(Saved data entries)
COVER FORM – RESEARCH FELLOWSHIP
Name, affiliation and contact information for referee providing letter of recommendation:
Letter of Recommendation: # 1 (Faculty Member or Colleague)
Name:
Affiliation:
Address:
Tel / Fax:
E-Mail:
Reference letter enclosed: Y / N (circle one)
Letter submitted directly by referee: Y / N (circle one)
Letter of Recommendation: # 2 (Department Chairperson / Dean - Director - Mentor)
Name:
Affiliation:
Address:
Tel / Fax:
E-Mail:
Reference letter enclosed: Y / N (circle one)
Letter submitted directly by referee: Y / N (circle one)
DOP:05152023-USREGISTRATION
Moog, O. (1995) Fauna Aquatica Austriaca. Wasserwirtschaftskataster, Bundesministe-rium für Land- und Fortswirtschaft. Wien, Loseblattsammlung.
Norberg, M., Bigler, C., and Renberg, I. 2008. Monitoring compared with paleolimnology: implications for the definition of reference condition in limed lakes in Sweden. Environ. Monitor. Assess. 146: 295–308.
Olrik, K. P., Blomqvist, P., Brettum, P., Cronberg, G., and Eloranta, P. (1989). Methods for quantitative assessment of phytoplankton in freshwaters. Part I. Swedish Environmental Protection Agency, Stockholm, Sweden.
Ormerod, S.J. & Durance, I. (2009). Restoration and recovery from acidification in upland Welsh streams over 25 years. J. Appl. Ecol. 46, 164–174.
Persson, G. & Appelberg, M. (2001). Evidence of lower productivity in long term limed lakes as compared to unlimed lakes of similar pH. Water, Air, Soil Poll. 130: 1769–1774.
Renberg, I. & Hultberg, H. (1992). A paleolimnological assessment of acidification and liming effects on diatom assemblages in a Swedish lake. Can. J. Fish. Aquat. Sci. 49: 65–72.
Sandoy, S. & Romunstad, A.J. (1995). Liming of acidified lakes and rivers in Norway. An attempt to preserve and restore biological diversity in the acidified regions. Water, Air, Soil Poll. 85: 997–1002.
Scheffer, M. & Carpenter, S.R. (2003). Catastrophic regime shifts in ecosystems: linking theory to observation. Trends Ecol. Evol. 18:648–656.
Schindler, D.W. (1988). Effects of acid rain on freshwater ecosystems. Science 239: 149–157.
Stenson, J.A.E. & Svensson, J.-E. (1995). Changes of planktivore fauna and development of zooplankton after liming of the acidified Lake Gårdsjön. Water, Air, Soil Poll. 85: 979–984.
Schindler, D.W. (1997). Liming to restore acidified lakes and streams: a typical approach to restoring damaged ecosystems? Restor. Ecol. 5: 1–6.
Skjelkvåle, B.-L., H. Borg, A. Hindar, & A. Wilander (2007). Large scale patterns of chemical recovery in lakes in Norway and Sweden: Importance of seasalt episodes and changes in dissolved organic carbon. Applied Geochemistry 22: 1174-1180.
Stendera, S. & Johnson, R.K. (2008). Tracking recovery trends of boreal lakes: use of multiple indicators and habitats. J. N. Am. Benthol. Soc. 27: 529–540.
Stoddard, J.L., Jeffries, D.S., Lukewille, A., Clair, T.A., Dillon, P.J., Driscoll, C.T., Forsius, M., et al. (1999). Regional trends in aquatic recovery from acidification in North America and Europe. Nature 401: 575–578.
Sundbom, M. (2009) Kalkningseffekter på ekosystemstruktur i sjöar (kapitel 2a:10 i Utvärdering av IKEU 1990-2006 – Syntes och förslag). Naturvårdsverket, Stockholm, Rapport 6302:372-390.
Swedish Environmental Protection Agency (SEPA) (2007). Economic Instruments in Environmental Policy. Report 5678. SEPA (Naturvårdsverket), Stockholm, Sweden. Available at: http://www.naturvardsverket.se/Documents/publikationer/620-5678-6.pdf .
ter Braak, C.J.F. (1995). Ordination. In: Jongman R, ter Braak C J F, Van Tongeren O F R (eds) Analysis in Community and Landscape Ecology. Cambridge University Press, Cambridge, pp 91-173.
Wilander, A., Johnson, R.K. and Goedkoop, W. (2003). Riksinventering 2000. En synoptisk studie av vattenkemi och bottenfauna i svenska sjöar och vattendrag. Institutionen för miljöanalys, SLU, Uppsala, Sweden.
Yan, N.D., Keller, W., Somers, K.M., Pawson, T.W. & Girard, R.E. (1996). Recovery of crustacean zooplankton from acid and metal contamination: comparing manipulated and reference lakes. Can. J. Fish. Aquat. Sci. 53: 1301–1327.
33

_Your task:_ Report back every line of the entries in which "streams" occurs.

_Answer to the exercise:_
Ormerod, S.J. & Durance, I. (2009). Restoration and recovery from acidification in upland Welsh streams over 25 years. J. Appl. Ecol. 46, 164–174.
Schindler, D.W. (1997). Liming to restore acidified lakes and streams: a typical approach to restoring damaged ecosystems? Restor. Ecol. 5: 1–6.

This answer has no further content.